▶ [TEXTE SOURCE]
━━━━━━━━━━━━━━━━━━━━
Photo : F. Scott Schafer

50 nuances de… green !


« Have you ever been bewitched by these damned shanks ? » ***

Vous vous demandez certainement pourquoi ce sous-titre en anglais ? Non non, je n’ai pas viré « prétence » avec le melon de celui qui a appris l’anglais sur Babbel en trois semaines. C’est une ruse plutôt orientée prophylaxie golfique. Je suis vraiment le gars en général plutôt philanthrope. C’était dans l’espoir que vous ne soyez pas versés dans la langue de Shakespeare et que vous ne compreniez pas LE mot qui commence pas S et qu’il ne faut jamais entendre quand on est golfeur. Nous le connaissons ce mot si maudit et contagieux paraît-il. Oseriez-vous prétendre le contraire ? Non ? Bon allez, je vais y aller d’une petite histoire perso. Et vous conter ma petite descente aux enfers d’il y a quelques années. Vous êtes bien installés, une boite de Kleenex à portée de main ? Victor Hugo et ses « Misérables » à côté c’est vraiment du nougat. Vous êtes prévenus. Et le premier qui rigole je demande à l’éditeur de le bloquer sur le blog !

Le 29 juin 2004 ( j’ai encore ma Pro V1x avec la date indiquée dessus en souvenir ) pour la deuxième fois de ma vie de golfeur “très amateur” j’ai joué sous le par. Un joli 70, -1 sur un par 71. Pas peu fier le garçon. Un vrai -1, en partie de quatre. Donc certifié «no lie, no cheat». (Mon premier -1 ayant été obtenu en partie solo, j’ai à peine osé en parler autour de moi, de peur de passer pour un politicien.) Autant vous dire que j’avais soudain les épaules beaucoup plus larges. Dès le lendemain je me suis rendu à nouveau sur le parcours, bien décidé à re-éditer mon exploit.
━━━━━━━━━━━━━━━━━━━━
▶ [DONNÉES]
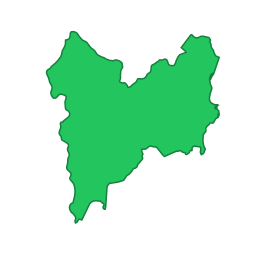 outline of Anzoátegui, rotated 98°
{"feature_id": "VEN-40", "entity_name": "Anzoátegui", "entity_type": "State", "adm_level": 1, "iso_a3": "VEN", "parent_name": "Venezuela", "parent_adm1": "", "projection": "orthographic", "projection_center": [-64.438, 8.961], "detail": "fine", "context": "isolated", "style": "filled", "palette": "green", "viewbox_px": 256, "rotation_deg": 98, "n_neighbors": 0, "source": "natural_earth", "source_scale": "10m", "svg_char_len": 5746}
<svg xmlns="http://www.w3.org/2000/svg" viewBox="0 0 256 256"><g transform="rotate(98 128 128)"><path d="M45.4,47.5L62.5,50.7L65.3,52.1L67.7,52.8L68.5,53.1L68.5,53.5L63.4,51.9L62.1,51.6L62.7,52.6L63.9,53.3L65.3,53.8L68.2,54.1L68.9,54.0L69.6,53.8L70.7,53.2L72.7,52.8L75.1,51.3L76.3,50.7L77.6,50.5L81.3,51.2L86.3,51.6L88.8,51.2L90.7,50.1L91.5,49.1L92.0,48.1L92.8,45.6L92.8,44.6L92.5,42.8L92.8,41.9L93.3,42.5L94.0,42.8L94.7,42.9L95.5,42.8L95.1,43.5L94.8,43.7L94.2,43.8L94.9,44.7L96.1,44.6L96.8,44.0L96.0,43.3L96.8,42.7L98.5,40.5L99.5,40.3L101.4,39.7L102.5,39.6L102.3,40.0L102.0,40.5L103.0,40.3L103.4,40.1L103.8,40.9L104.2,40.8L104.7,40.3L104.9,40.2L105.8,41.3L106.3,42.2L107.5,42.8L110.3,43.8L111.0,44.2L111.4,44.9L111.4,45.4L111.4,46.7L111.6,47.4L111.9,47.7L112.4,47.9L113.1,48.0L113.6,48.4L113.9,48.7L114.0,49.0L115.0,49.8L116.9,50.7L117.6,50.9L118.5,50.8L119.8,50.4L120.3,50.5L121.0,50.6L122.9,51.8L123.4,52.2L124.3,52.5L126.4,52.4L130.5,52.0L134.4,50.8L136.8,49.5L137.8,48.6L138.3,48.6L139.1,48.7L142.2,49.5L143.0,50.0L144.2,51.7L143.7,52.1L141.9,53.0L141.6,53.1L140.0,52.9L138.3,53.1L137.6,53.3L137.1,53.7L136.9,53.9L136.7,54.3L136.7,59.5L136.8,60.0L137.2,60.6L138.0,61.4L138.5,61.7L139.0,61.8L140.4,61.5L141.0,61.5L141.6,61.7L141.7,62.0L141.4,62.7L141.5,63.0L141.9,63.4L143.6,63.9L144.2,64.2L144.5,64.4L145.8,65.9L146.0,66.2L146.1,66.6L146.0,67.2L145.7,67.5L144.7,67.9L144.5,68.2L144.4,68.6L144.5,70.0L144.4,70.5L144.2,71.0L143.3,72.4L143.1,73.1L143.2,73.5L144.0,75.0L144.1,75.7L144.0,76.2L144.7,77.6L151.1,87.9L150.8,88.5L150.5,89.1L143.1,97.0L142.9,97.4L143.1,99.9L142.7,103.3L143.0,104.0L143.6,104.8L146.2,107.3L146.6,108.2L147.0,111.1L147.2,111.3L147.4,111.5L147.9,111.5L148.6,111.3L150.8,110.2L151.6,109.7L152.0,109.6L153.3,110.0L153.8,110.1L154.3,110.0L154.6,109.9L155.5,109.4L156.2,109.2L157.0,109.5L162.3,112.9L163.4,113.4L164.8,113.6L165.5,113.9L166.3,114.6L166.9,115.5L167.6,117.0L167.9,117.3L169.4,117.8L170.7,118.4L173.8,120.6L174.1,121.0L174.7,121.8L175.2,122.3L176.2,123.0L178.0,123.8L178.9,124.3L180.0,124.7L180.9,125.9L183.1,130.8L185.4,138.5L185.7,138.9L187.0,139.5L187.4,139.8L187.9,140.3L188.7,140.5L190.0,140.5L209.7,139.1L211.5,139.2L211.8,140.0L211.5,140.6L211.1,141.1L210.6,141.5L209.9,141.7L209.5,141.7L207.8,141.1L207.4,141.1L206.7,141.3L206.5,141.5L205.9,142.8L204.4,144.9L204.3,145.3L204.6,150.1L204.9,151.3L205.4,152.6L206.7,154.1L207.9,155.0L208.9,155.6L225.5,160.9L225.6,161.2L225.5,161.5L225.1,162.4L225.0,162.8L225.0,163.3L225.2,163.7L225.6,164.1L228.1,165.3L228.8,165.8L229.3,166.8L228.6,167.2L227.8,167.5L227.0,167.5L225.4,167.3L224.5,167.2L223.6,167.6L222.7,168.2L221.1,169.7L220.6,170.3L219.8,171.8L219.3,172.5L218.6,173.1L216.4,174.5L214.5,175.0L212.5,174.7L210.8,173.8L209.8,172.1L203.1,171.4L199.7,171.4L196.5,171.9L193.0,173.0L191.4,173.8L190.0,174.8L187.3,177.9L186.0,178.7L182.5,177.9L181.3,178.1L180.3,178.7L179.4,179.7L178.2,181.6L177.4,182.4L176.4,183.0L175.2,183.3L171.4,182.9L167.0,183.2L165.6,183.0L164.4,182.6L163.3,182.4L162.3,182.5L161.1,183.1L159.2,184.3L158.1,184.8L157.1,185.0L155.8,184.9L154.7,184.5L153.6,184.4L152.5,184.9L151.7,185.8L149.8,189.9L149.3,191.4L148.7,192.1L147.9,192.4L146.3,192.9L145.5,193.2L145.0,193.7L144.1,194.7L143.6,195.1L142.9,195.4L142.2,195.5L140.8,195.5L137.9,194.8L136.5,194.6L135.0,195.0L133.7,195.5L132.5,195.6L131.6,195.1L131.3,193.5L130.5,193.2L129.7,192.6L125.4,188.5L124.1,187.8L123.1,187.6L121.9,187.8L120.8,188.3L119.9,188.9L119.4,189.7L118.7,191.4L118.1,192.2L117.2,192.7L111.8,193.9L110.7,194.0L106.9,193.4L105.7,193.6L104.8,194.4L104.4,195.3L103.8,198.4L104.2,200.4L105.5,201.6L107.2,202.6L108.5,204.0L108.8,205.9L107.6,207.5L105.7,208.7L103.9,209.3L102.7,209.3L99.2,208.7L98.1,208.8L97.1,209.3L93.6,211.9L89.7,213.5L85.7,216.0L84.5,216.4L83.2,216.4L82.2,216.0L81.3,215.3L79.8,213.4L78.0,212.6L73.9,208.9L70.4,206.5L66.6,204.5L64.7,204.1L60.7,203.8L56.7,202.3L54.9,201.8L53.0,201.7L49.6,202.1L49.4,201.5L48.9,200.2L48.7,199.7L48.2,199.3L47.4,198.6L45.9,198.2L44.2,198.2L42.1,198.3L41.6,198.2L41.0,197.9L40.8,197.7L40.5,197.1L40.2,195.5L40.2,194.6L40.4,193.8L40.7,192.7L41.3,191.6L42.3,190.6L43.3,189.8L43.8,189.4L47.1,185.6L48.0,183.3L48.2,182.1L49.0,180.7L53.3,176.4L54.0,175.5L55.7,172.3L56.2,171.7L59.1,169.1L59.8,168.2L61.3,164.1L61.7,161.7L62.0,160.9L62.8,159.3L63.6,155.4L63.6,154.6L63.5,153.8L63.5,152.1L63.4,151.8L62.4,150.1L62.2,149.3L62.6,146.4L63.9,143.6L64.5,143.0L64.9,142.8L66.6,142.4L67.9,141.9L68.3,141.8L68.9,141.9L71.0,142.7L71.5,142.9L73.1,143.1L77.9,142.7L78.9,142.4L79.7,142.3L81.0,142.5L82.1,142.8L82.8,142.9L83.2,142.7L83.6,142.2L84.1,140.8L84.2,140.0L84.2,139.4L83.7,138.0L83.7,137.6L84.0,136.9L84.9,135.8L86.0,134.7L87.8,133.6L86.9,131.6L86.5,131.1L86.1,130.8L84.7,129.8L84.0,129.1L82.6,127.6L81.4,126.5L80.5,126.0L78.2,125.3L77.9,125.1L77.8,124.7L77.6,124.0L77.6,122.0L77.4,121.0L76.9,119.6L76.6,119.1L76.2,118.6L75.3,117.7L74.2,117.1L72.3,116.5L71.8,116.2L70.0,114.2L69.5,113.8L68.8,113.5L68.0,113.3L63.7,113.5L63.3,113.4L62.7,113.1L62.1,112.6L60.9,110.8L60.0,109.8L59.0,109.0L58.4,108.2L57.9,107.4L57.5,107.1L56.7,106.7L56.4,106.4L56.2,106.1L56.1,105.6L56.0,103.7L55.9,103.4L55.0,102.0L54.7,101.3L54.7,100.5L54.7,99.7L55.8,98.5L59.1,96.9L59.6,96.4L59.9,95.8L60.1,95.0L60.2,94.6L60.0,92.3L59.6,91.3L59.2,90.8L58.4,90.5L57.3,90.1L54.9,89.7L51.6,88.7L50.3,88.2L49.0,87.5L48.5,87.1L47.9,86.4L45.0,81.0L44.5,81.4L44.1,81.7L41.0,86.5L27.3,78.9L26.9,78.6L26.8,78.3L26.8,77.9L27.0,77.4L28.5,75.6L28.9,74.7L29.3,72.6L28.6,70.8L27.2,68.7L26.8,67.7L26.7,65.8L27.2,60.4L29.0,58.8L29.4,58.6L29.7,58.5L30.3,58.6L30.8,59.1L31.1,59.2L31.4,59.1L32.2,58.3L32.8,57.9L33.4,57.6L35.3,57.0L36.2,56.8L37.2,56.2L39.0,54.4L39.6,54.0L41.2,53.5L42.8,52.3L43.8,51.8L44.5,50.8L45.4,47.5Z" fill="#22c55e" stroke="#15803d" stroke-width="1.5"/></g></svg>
━━━━━━━━━━━━━━━━━━━━
▶ [EXERCICES]
1. Relevez tous les passages que le billet sur le golf place entre guillemets, quelle que soit la forme de ces guillemets.
2. Écrivez la suite du billet sur le golf.

▶ [CORRIGÉS]
1.
- « Have you ever been bewitched by these damned shanks ? »
- « prétence »
- « Misérables »
- “très amateur”
- «no lie, no cheat»

2.
Arrivé au départ du 1, m’apprêtant à driver, un « pro » (je n’ai pas trop compris sur quelle division il jouait, mais je l’avais déjà observé et admiré lorsqu’il s’entrainait parfois sur le parcours) me demanda aimablement si j’accepterais de jouer avec lui. Ma tension artérielle qui en général stagnait dans les 12/8 a immédiatement franchi la zone des 21/4. Limite au bord de l’AVC. Au fond de moi je me disais pour me calmer : « Bon je ne peux pas être trop ridicule, ayant joué -1 la veille et scorant en général dans les 5 / 6 sur ce parcours dans les bons jours, ça va le faire question bon voisinage. »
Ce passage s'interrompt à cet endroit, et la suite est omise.